WeWork to leverage mainland partners to fend off rising competition in China market
Hony Capital, a key investor in the co-working space provider, says Chinese sentiment on US investment is recovering after Trump’s call to Beijing
The New York city headquartered co-working space operator WeWork will focus its China business in Hong Kong, Shanghai and Beijing in the near future while leveraging the connections and networks of its local partners as a means to fend off aggressive domestic competitors, its co-founder said.
“The copycats are interesting because some of them branded themselves as ‘WeWork of China’, which helped establish us before we were there,” Miguel McKelvey, co-founder of the “unicorn” valued at around US$17 billion last year, said during the opening ceremony of its space in Hong Kong’s Causeway Bay district on Thursday.
“More people and businesses are moving in this direction...we are making our products the best,” he said.
In addition to the two locations it currently owns in Hong Kong, WeWork is slated to open its first Beijing location in May, and another two in the Chinese capital in the near future. It also plans to bolster its two existing locations in Shanghai with three more work spaces in co-operation with its Chinese investment partners, which include property developers.
John Zhao, chairman of mainland private equity fund Hony Capital, one of WeWork’s key investors, said sentiments for investing in the US were recovering as concerns eased after US President Donald Trump talked to China’s leadership. Zhao added that he believes cross-border investment from China to the US would increase rather than be dampened.
A consortium led by Hony Capital, joined by its parent company Legend Holdings, Shanghai’s Jinjiang hotel group, and two property player Oceanwide Group and Greenland Holdings, invested a total of US$690 million in WeWork last March, securing a boardroom seat after the investment.
“The founders realised very quickly that their company should be both global and local. Now through our connections, Hony has brought in some very powerful local partners,” Zhao said.
Japan’s SoftBank Group is weighing an investment of well over US$1 billion in the company, the Wall Street Journal reported in late January.

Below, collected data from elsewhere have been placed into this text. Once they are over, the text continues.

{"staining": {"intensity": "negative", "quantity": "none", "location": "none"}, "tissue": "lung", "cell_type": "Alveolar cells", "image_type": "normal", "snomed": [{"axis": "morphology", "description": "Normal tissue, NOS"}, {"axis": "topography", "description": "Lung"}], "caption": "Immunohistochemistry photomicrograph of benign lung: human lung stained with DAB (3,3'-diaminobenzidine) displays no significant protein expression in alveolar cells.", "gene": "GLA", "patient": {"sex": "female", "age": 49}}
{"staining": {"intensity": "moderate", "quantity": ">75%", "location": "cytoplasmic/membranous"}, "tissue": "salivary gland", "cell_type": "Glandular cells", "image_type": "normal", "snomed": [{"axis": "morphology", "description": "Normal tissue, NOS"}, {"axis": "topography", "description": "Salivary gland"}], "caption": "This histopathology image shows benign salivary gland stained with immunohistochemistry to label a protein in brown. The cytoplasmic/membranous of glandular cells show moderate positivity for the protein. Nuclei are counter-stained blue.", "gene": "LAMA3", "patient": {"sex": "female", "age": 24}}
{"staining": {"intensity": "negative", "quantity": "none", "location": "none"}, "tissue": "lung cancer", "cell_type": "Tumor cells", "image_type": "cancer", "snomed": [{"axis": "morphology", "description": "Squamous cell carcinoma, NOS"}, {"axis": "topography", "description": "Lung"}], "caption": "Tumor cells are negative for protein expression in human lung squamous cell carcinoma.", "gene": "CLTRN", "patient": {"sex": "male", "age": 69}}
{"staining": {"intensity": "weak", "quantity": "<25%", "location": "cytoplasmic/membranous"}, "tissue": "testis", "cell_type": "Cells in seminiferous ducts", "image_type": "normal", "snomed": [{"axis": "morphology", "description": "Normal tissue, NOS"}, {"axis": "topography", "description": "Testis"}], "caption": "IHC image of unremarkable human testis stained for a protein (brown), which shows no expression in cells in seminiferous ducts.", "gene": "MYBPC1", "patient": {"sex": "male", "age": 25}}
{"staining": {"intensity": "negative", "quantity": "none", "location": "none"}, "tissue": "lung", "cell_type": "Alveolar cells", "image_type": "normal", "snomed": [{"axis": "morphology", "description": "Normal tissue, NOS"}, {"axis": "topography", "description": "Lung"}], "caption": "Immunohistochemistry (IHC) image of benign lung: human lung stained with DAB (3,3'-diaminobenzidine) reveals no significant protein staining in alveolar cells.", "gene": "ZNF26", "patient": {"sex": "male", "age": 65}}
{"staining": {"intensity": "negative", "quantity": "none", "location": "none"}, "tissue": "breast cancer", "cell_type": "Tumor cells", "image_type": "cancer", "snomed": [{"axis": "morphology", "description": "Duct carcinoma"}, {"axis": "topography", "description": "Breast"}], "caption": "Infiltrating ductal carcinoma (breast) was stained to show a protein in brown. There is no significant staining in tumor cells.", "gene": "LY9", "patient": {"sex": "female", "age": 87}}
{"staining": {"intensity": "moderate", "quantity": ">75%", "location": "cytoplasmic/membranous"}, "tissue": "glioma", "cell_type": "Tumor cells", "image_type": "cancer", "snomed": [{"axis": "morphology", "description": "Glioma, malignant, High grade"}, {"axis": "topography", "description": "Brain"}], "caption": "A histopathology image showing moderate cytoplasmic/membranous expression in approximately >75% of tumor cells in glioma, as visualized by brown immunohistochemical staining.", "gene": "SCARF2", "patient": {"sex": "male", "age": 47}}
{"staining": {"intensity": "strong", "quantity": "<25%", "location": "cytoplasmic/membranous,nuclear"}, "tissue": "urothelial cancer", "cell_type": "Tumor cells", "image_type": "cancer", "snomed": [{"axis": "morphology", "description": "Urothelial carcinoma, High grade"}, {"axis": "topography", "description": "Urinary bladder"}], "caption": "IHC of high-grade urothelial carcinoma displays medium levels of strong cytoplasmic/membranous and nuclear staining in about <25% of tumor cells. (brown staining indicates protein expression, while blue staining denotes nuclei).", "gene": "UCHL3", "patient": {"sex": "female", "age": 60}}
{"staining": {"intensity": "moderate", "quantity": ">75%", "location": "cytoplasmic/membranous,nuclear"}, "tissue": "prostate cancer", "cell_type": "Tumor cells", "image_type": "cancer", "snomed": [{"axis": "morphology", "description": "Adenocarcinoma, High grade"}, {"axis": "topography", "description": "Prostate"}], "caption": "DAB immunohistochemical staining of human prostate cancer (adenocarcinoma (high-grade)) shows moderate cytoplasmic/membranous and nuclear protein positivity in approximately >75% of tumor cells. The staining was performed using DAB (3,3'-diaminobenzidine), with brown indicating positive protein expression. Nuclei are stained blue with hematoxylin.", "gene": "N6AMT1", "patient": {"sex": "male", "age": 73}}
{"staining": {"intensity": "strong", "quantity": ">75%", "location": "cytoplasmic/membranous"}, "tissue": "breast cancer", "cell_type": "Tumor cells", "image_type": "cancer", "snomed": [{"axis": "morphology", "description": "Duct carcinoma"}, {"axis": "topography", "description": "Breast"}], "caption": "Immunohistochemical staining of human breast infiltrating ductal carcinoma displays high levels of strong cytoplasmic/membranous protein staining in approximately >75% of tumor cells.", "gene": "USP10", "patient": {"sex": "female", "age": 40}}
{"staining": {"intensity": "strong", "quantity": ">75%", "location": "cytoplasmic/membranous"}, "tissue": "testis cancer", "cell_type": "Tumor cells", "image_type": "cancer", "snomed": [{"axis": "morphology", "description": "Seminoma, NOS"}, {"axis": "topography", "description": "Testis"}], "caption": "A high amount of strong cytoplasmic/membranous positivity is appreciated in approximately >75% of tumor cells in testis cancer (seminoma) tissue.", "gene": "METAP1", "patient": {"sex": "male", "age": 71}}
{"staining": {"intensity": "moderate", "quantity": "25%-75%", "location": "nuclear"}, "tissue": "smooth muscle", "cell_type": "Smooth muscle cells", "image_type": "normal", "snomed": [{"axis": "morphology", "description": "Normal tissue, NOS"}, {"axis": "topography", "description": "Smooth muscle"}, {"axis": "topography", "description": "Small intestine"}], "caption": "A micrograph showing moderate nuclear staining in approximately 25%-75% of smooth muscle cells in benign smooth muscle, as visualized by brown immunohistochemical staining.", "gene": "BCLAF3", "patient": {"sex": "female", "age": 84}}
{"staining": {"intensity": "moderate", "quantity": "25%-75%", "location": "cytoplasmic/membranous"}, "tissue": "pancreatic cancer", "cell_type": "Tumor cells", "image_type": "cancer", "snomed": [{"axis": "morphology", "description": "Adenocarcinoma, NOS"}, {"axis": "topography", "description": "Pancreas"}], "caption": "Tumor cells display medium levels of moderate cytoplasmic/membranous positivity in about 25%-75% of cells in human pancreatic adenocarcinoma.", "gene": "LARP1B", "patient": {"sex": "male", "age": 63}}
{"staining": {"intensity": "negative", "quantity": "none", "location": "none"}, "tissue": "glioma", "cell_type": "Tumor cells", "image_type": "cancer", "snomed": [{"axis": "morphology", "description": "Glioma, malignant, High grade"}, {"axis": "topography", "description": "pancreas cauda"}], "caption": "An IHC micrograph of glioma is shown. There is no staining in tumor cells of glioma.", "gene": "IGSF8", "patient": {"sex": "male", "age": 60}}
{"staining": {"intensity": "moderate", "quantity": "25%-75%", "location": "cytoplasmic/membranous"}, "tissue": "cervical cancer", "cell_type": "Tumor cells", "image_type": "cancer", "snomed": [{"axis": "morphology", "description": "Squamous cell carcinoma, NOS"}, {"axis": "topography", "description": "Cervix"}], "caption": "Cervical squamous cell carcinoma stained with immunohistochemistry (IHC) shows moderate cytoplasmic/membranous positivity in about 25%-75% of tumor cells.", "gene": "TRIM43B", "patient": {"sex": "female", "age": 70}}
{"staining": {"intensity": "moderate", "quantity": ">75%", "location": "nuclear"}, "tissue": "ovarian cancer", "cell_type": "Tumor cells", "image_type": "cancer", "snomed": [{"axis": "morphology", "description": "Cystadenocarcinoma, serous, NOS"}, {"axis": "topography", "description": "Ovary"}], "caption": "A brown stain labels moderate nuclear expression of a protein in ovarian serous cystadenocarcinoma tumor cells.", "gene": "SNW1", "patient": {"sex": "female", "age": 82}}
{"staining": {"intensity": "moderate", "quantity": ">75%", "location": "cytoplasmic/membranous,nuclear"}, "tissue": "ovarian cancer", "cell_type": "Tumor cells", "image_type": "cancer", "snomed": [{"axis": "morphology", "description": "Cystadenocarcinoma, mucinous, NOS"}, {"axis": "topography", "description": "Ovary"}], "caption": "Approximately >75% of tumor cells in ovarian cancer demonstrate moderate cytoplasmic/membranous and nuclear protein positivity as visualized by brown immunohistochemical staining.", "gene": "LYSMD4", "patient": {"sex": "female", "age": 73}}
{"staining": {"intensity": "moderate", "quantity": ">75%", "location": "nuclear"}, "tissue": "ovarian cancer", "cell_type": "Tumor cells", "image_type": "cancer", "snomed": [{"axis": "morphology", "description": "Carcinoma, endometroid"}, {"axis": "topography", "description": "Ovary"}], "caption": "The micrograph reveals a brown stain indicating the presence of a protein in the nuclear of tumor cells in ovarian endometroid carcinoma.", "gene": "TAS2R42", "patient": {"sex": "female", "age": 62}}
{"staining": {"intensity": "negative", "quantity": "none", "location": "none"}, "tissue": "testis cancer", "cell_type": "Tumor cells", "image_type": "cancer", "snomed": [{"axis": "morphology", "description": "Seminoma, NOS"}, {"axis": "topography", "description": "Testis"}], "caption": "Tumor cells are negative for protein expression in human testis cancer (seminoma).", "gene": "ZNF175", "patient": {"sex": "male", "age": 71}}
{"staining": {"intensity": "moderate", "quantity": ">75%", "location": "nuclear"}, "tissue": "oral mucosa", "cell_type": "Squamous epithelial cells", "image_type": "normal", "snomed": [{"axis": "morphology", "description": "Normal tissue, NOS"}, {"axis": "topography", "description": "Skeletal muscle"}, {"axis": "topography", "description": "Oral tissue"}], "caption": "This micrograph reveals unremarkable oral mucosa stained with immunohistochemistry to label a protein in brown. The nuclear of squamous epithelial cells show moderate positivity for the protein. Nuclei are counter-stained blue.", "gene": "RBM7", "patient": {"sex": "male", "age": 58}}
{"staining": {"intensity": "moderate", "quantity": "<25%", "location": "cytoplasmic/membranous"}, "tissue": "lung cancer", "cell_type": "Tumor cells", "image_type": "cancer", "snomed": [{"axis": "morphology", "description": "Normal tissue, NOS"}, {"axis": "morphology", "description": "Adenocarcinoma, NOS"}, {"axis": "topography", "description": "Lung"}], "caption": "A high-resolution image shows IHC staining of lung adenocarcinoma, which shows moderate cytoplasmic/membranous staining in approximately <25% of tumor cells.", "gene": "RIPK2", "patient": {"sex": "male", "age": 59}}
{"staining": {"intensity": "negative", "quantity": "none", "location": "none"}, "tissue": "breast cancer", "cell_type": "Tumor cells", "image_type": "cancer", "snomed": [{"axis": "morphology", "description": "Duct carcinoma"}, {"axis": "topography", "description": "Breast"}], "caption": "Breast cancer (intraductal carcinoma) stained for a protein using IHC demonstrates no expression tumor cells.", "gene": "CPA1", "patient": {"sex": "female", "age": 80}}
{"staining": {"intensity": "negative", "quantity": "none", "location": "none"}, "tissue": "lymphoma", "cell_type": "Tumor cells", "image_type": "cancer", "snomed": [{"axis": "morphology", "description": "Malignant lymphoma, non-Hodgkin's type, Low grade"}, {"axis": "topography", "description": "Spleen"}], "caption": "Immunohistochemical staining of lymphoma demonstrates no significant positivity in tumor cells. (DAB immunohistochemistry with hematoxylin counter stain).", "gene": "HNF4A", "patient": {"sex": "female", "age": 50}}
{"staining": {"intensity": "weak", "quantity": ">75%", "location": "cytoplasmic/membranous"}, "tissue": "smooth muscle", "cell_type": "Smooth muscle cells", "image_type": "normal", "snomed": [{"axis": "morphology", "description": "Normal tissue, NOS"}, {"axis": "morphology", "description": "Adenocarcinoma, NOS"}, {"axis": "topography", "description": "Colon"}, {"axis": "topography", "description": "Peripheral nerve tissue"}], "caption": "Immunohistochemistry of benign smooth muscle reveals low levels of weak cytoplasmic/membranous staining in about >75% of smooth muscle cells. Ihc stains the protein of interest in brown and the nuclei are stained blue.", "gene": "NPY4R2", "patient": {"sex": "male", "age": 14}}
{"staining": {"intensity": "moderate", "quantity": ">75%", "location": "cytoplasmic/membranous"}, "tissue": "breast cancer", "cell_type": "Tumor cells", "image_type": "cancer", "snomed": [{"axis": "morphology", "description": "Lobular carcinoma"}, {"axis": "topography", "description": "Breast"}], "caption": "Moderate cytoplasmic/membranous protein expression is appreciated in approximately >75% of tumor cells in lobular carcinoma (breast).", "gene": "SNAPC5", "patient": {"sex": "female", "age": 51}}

However, WeWork executives didn’t confirm the report during Thursday’s media interview.
“Right now we don’t have anything to announce [about fund raising], but it’s something we’ve always been considering. As for going public, we are certainly preparing for it internally, but we have no time frame,” said McKelvey.
Ole Ruch, managing director of Asia and Australia for WeWork, said occupancy rates for their space was very high, reaching 90 to 95 per cent in mature markets. He added that the company would open new space in India soon.
However, competition from home grown co-working spaces in China is heating up, with rivals basing their business models on to WeWork’s approach, while competing with lower prices and integration with local start-up incubators like Kr Space.
In early November Prometheus Capital, a private equity fund founded by Wang Sicong, the son of China’s richest man Wang Jianlin and backed by IDG Capital Partners, announced it had invested a combined 200 million yuan (US$30 million) in Kr Space, a co-working space spinoff from technology media and entrepreneur service company 36Kr.
36Kr is backed by Ant Financial, which is part of Alibaba Group, the owner of South China Morning Post.
The sharing economy business is forecasted by PwC to be worth US$335 billion by 2025, up from around US$15 billion in 2016.